Ich wusste schon mit vierzehn oder fünfzehn, dass ich schwul bin, und besaß Gott sei Dank verständnisvolle Eltern, die es akzeptierten. Meine Beziehungen waren bisher meist von kurzer Dauer gewesen, die große Liebe war nicht dabei. Aber bei Matt war es anders. Ihn liebte ich vom ersten Moment an, und er ahnte noch immer nichts davon. Vermutlich war es besser so, denn ich war mir ohnehin sicher, dass er ausschließlich auf Frauen stand. Matt war ein Jahr vor mir aus Kalifornien nach Afrika gekommen. Wir hatten uns auf Anhieb verstanden, schnell verband uns eine enge Freundschaft. Der Drang nach seiner Nähe und ihn beschützen zu wollen, wurde jeden Tag und jede Stunde stärker.

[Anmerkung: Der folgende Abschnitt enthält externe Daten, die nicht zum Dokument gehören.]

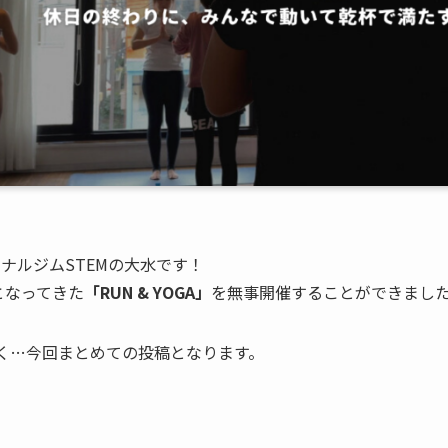
ナルジムSTEMの大水です！
となってきた
「RUN & YOGA」
を無事開催することができまし
く…今回まとめての投稿となります。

Und so wich ich auch heute Nacht nicht von seiner Seite, als wir gemeinsam mit unserer Kollegin Julia zwei junge Schimpansen aus ihrem Gefängnis retten wollten. Dorfbewohner hatten uns informiert, dass die beiden Menschenaffen vor zwei Monaten eingefangen und ihre gesamte Familie grausam getötet worden war. Das Fleisch der Jungtiere war unbrauchbar, deswegen wurden sie meist auf Märkten als Haustiere oder Spielzeug verkauft. Die Situation entpuppte sich als gefährlicher, als wir uns vorgestellt hatten, denn der Aufenthalt der Affen befand sich nicht weit vom Quartier der Wilderer.
Aufgeregte Schreie aus der Ferne und ein Schuss rissen mich aus meinen Gedanken …
»Oh Gott, sie kommen! Wir müssen hier weg«, zischte Julia mit panischem Unterton. »Die werden uns umbringen!« Die Stimmen kamen näher, im nächsten Moment fiel ein zweiter Schuss. Die Kugel prallte nur Zentimeter von meinem Ohr am Gitter ab. Julia schrie auf, ich duckte mich fluchend. In diesem Moment knackte Matt endlich das schwere Schloss, die Gittertür sprang auf.
»Jetzt wird’s gleich ungemütlich, Kollegen. Los, Beeilung!« Matt neigte sich in den Käfig und sprach beruhigend auf die Schimpansen ein. Sogar in dieser Situation bewahrte er noch Ruhe. Zum Glück handelte es sich hier um sehr junge Äffchen, mit älteren Tieren hätten wir ein Problem gehabt. Schimpansen konnten für einen Menschen sehr gefährlich werden, wenn sie sich bedroht fühlten, und dann wäre eine Rettungsaktion wie diese hier unmöglich gewesen. Das kleinere Äffchen kam neugierig bis an die Tür des Käfigs, es schien zu spüren, dass Matt ihm nichts Böses wollte. Als er es in seine Arme zog, fiel erneut ein Schuss. Matt krümmte sich unter einem Aufschrei zusammen, der Schimpanse kreischte voller Todes angst.
Ein stummer Schrei entwich meiner Kehle, meine Beine drohten mir einen Moment den Dienst zu versagen. »Matt! Bist du getroffen? Sag doch etwas!« Die Sekunden in denen er schwieg, kamen mir wie eine halbe Ewigkeit vor. Dann schüttelte er endlich den Kopf und deutete mit einem Nicken auf den zweiten Affen.
»Ich bin nur wahnsinnig erschrocken. Nimm den anderen, Josh. Und dann nichts wie weg hier!« Eine Kugel bohrte sich in einen Baumstamm einen halben Meter von mir entfernt. Ich neigte mich in den Käfig und wollte den etwas älteren Affen nehmen. Doch er klammerte sich am anderen Ende der Gitterbox an die Stäbe und stieß ein panisches Brüllen aus.